Dispatch From MacGuffins - November Culture Diary
The most fun I've had in a theater all year, Queer premiere, Gladia2or...
Welcome to Dispatch From MacGuffins, Never Cursed’s monthly culture diary.
When I’m stressed I can go one of two ways: 1. numbing myself via heaps of mediocre TV and frictionless movies, or 2. desperate for art that moves me. In a month dominated by pre- and post-election anxiety, I was consumed by the latter approach, craving films and books that would help me feel more human. I took long walks with little books and spent as much time at the movie theater as possible, looking for emotional connection and a way out of my head. In November 2016 I saw an Almodóvar movie every day for almost 2 weeks at Cinefamily. November 2024 thankfully delivered one of the best communal filmgoing experiences I’ve ever had, and a shockingly heart-wrenching, knotty, emotionally honest film from one of my favorite filmmakers.
November Movie Diary:
Sense and Sensibility - Kate, Hanna, and I went to see Ang Lee & Emma Thompson’s Sense and Sensibility at Vidiots, and within 10 minutes of the movie starting I was crying because I was having so much fun. The theater was packed with people of all ages, clapping and giggling and screaming together the entire film. It was amazing to see on a big screen for the first time, noticing new details in the incredible cast’s performances and feeling an audience completely swept up in every comedic and romantic beat. I wish there was a mandatory viewing for every studio exec of this kind of mid budget, excellently-executed period piece so that they could see how ravenous audiences are for smart, emotional, beautiful filmmaking. Truly the most fun I’ve had in a theater in the last decade, if not longer. Thank you Vidiots 💕!

* **Entries provided**:
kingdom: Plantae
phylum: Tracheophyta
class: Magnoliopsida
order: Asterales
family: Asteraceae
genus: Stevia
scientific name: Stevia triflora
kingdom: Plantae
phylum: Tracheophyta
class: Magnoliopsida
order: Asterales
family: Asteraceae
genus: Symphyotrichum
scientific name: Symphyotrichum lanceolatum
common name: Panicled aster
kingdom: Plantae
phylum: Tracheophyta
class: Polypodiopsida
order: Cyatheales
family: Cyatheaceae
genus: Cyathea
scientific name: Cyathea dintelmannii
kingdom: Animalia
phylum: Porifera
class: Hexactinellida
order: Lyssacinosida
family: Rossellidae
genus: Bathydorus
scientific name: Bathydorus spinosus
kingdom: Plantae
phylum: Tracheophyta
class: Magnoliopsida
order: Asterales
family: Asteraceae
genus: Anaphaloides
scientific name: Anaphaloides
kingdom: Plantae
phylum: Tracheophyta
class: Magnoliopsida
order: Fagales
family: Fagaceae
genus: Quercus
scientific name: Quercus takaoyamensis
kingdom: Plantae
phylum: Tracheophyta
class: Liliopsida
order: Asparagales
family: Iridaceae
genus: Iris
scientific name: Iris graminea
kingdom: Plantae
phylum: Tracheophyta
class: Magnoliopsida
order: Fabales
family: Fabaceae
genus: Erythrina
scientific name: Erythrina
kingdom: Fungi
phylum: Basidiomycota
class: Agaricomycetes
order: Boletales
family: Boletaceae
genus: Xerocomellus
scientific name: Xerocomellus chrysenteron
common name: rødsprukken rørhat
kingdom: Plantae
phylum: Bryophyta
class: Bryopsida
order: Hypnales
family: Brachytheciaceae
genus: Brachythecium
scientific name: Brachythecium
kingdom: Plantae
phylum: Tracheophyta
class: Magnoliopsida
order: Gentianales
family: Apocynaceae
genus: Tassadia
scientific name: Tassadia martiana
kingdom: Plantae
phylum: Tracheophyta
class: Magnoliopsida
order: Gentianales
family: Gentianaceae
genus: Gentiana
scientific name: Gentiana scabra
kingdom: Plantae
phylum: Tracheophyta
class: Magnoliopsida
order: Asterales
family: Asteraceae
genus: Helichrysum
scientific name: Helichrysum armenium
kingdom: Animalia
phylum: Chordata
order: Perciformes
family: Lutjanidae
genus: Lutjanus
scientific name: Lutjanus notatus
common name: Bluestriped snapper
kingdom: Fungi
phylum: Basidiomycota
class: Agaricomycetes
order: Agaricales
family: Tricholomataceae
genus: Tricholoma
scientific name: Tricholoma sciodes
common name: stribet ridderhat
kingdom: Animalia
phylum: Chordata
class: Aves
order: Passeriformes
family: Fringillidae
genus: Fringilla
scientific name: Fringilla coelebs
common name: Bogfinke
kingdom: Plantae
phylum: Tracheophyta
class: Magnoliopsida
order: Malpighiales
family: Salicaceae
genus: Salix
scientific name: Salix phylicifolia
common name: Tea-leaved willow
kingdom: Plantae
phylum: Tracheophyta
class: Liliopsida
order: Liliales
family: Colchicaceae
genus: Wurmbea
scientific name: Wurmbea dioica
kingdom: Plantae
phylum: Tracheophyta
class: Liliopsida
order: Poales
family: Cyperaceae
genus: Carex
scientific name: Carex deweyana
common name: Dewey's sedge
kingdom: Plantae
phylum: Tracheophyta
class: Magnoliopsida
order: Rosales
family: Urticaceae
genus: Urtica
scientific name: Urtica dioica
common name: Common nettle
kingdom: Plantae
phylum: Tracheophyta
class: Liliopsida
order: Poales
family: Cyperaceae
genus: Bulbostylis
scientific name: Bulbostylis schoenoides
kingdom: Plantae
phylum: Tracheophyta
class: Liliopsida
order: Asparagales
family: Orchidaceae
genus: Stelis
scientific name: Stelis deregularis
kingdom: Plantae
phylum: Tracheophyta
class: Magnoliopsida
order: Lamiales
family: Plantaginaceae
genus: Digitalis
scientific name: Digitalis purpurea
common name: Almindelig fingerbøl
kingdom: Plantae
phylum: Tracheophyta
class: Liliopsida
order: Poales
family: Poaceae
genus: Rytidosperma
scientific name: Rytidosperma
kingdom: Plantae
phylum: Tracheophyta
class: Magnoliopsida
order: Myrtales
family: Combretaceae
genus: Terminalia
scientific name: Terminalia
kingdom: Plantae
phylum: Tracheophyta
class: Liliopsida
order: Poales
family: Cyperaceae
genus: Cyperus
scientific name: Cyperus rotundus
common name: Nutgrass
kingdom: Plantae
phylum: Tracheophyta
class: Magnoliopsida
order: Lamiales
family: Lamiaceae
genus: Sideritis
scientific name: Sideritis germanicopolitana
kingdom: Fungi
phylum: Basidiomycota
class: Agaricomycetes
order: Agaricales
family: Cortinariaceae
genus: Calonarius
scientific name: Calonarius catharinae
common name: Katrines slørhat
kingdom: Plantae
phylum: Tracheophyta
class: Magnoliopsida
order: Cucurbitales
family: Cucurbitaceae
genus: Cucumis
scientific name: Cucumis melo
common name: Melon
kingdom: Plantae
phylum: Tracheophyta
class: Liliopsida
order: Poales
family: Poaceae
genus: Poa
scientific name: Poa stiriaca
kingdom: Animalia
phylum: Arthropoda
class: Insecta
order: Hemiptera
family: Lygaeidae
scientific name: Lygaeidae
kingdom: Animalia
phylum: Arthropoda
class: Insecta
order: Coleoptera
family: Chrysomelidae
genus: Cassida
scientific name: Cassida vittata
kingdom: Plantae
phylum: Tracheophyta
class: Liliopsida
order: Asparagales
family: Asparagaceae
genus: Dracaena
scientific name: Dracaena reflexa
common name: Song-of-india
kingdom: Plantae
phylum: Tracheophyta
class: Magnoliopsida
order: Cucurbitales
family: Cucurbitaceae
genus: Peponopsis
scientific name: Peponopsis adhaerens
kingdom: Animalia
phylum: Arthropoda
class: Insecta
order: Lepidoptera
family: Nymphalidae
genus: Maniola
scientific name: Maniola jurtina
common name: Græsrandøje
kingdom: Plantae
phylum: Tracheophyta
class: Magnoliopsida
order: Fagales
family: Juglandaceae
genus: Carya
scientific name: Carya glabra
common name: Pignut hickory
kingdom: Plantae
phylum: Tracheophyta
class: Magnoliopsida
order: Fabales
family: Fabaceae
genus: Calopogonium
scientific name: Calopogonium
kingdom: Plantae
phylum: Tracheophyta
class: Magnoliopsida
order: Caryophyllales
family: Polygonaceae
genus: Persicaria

* **Tasks**:
a. Reproduce the passage of the culture diary from "When I’m stressed" up to and including "my favorite filmmakers.".
b. List every person the culture diary mentions by name.
The material isn't needed for any of these tasks.

* **Outputs for the tasks**:
a.
When I’m stressed I can go one of two ways: 1. numbing myself via heaps of mediocre TV and frictionless movies, or 2. desperate for art that moves me. In a month dominated by pre- and post-election anxiety, I was consumed by the latter approach, craving films and books that would help me feel more human. I took long walks with little books and spent as much time at the movie theater as possible, looking for emotional connection and a way out of my head. In November 2016 I saw an Almodóvar movie every day for almost 2 weeks at Cinefamily. November 2024 thankfully delivered one of the best communal filmgoing experiences I’ve ever had, and a shockingly heart-wrenching, knotty, emotionally honest film from one of my favorite filmmakers.

b.
Almodóvar
Kate
Hanna
Ang Lee
Emma Thompson